Oh, and Sina.com.cn? That’s the 18th busiest web page in the world.
All of those websites have carried news of Kinsella’s cat meat slur.
And then there are countless Chinese blogs and chat sites, like this one, buzzing about Catscam.
Other than Pamela Anderson, I think Warren Kinsella is now the most famous Canadian in the world.
Some of the reports vary slightly (though I’m only going by Google’s rough translation software), but they all seem to be variations of reports from Chinese-Canadian newspapers.
Take the story in China News. It mentioned Kinsella once – but it named Michael Ignatieff and the Liberal Party of Canada six times. Ignatieff might think he can duck this one. But China doesn’t think so.
What’s interesting is that China News didn’t just focus on Kinsella’s slur. It focused on his ham-fisted attempt to delete his slur. Of course they did – because that goes to his bad faith in the incident. He insulted Chinese people, and then when that blew up in his face, instead of taking responsibility manfully, he tried to hide what he had done. It made his subsequent apology look less than genuine, a fact that wasn’t lost on China News. Here are some excerpts:
…hurt the Chinese people… improper remarks deleted from the blog… Chinese vilification… attempt to conceal their improper remarks… expelled from the Liberal Party…
You get the picture, even with Google’s awkward translation.
Is this story over yet?
No. It’s circled back to Canada again. It’s not just international.

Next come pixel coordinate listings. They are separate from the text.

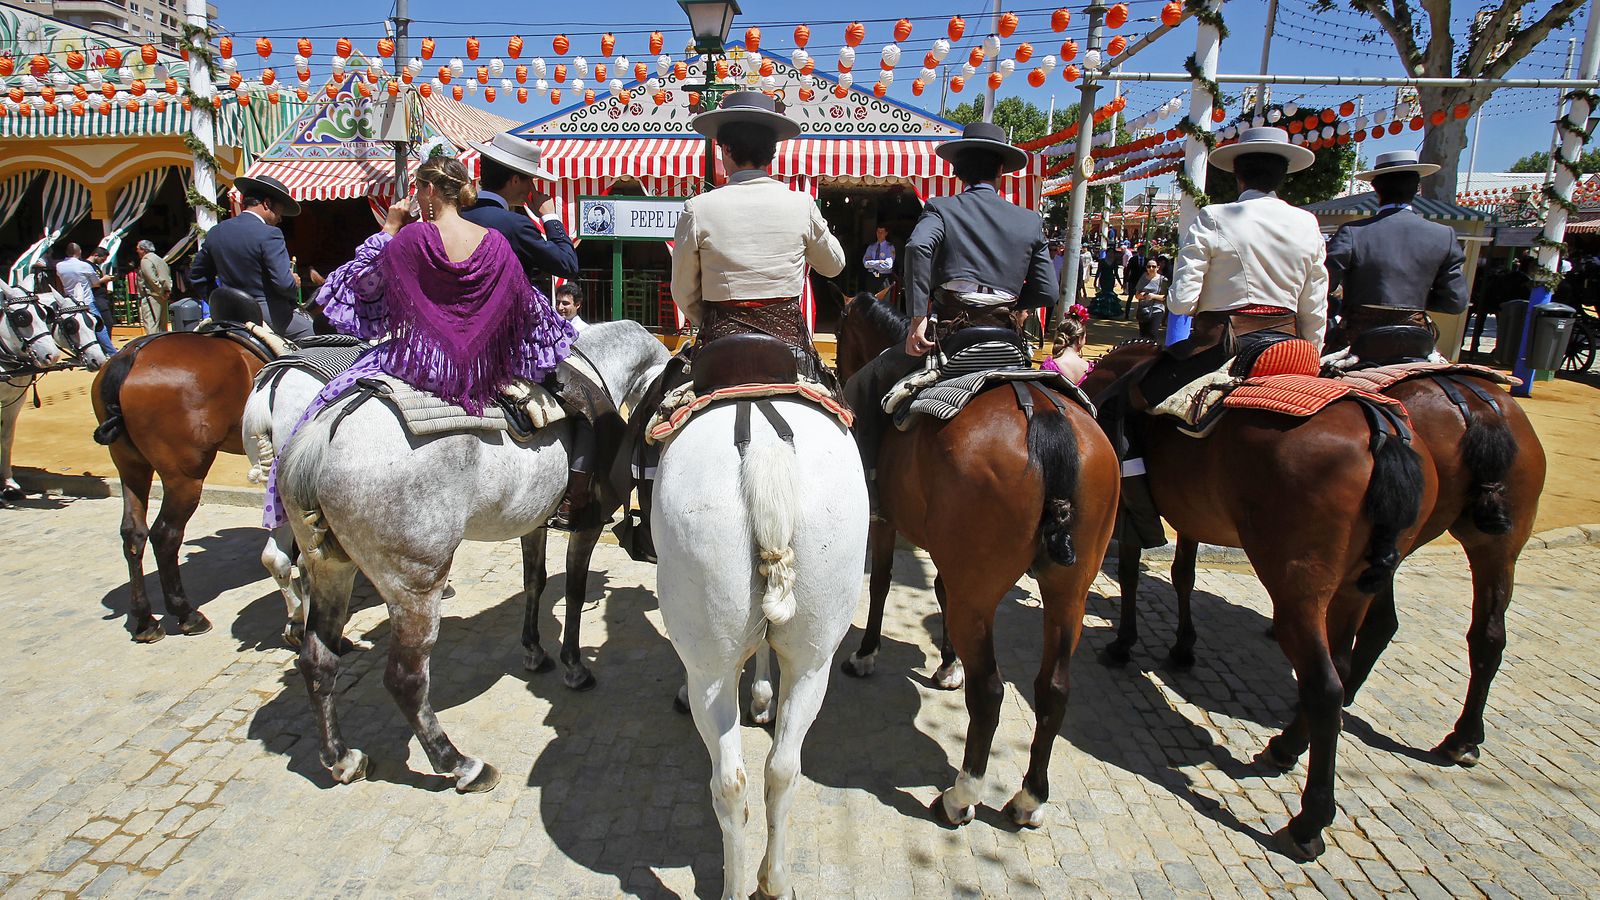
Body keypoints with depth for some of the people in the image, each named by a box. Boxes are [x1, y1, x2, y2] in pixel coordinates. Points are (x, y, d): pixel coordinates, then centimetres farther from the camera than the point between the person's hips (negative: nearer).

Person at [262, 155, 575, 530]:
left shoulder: (413, 237, -11)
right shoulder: (495, 243, -1)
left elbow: (364, 282, 2)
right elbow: (527, 306, 8)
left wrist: (388, 229, 9)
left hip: (420, 361, -3)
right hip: (479, 369, 4)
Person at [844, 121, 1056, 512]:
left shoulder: (941, 209, 4)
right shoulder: (1030, 222, 13)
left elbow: (918, 245, -19)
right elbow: (1046, 292, 7)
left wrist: (918, 316, -18)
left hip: (950, 334, -4)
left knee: (861, 390, 8)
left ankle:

Now it’s non-partisan.
Here is a letter sent out by the Chinese Canadian National Council, Toronto Chapter, which describes itself as “an organization of Chinese Canadians in the City of Toronto that promotes equity, social justice, inclusive civic participation, and respect for diversity.” That’s the kind of group that, in the past, would have been pretty open-minded to voting Liberal. Now? Fat chance. They’re appalled. And note that their letter has been copied to Ignatieff. Will he continue to deny any moral obligation to respond? And how about one of the other groups to whom the CCNC’s letter was sent – the Chinese Canadian Liberal Association? What do they have to say about Kinsella’s smear? Which is more important to them – their identity as Liberals, or their self-respect as Chinese Canadians?